*Records for this task:*

====

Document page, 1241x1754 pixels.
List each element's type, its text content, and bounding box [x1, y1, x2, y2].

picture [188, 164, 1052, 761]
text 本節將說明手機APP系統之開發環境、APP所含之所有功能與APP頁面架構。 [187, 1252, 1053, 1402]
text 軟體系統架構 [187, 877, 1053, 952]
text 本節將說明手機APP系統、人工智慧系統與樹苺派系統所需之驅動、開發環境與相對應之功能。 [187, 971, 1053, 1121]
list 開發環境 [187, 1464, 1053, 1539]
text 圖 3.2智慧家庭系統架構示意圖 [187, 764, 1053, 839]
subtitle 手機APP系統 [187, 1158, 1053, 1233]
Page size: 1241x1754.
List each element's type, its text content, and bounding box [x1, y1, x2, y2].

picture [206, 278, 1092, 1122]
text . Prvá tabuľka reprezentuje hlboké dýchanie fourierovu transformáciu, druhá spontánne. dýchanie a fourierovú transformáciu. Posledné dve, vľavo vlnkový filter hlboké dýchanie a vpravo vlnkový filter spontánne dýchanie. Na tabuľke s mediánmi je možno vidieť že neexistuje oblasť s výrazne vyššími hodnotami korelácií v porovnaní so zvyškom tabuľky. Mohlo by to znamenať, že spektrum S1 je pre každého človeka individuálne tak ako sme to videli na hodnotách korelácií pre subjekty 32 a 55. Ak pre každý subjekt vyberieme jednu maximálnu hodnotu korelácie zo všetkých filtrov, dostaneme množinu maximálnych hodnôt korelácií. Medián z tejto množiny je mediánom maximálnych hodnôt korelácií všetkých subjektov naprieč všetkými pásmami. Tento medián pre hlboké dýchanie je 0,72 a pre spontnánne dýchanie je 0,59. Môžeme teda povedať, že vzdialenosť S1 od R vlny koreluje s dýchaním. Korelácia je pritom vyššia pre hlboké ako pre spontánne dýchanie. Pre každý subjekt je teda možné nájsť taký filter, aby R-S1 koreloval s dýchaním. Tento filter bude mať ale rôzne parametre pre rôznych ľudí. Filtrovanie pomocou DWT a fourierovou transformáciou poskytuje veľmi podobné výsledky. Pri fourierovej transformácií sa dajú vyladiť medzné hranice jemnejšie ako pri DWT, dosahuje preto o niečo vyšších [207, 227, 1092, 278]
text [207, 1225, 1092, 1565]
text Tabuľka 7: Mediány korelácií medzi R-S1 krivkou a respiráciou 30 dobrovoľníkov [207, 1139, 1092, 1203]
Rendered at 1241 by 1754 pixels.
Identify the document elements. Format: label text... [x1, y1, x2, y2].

====

*Work to complete:*
Nothing in the records should change when you repeat them all.

*Response to the task:*
Document page, 1241x1754 pixels.
List each element's type, its text content, and bounding box [x1, y1, x2, y2].

picture [188, 164, 1052, 761]
text 本節將說明手機APP系統之開發環境、APP所含之所有功能與APP頁面架構。 [187, 1252, 1053, 1402]
text 軟體系統架構 [187, 877, 1053, 952]
text 本節將說明手機APP系統、人工智慧系統與樹苺派系統所需之驅動、開發環境與相對應之功能。 [187, 971, 1053, 1121]
list 開發環境 [187, 1464, 1053, 1539]
text 圖 3.2智慧家庭系統架構示意圖 [187, 764, 1053, 839]
subtitle 手機APP系統 [187, 1158, 1053, 1233]
Page size: 1241x1754.
List each element's type, its text content, and bounding box [x1, y1, x2, y2].

picture [206, 278, 1092, 1122]
text . Prvá tabuľka reprezentuje hlboké dýchanie fourierovu transformáciu, druhá spontánne. dýchanie a fourierovú transformáciu. Posledné dve, vľavo vlnkový filter hlboké dýchanie a vpravo vlnkový filter spontánne dýchanie. Na tabuľke s mediánmi je možno vidieť že neexistuje oblasť s výrazne vyššími hodnotami korelácií v porovnaní so zvyškom tabuľky. Mohlo by to znamenať, že spektrum S1 je pre každého človeka individuálne tak ako sme to videli na hodnotách korelácií pre subjekty 32 a 55. Ak pre každý subjekt vyberieme jednu maximálnu hodnotu korelácie zo všetkých filtrov, dostaneme množinu maximálnych hodnôt korelácií. Medián z tejto množiny je mediánom maximálnych hodnôt korelácií všetkých subjektov naprieč všetkými pásmami. Tento medián pre hlboké dýchanie je 0,72 a pre spontnánne dýchanie je 0,59. Môžeme teda povedať, že vzdialenosť S1 od R vlny koreluje s dýchaním. Korelácia je pritom vyššia pre hlboké ako pre spontánne dýchanie. Pre každý subjekt je teda možné nájsť taký filter, aby R-S1 koreloval s dýchaním. Tento filter bude mať ale rôzne parametre pre rôznych ľudí. Filtrovanie pomocou DWT a fourierovou transformáciou poskytuje veľmi podobné výsledky. Pri fourierovej transformácií sa dajú vyladiť medzné hranice jemnejšie ako pri DWT, dosahuje preto o niečo vyšších [207, 227, 1092, 278]
text [207, 1225, 1092, 1565]
text Tabuľka 7: Mediány korelácií medzi R-S1 krivkou a respiráciou 30 dobrovoľníkov [207, 1139, 1092, 1203]
Rendered at 1241 by 1754 pixels.
Identify the document elements. Format: label text... [x1, y1, x2, y2].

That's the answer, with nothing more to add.